• _WHAT THE EXERCISE ASKS_
Reproduce the lines of the records verbatim, starting at the line containing "affection cutanée" and ending at the line containing "la qualité de la peau.".

• _ENTRIES SHOWN_
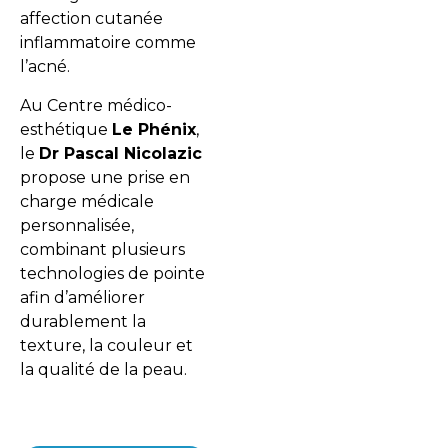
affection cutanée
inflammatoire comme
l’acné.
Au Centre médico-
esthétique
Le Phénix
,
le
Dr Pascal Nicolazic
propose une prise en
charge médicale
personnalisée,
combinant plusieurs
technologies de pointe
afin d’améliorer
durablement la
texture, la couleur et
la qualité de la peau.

==

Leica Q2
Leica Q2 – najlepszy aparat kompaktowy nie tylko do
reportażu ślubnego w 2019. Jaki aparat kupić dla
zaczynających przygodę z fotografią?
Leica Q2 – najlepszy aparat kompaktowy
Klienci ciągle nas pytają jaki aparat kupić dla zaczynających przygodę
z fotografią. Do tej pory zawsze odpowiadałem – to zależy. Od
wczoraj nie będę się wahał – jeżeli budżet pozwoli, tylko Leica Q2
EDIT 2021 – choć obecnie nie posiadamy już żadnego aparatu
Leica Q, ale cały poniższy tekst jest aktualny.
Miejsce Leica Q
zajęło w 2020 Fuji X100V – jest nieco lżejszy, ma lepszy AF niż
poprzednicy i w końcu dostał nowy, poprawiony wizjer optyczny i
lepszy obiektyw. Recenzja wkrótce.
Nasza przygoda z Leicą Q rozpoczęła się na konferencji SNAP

• _SOLUTION FOR THIS EXERCISE_
affection cutanée
inflammatoire comme
l’acné.
Au Centre médico-
esthétique
Le Phénix
,
le
Dr Pascal Nicolazic
propose une prise en
charge médicale
personnalisée,
combinant plusieurs
technologies de pointe
afin d’améliorer
durablement la
texture, la couleur et
la qualité de la peau.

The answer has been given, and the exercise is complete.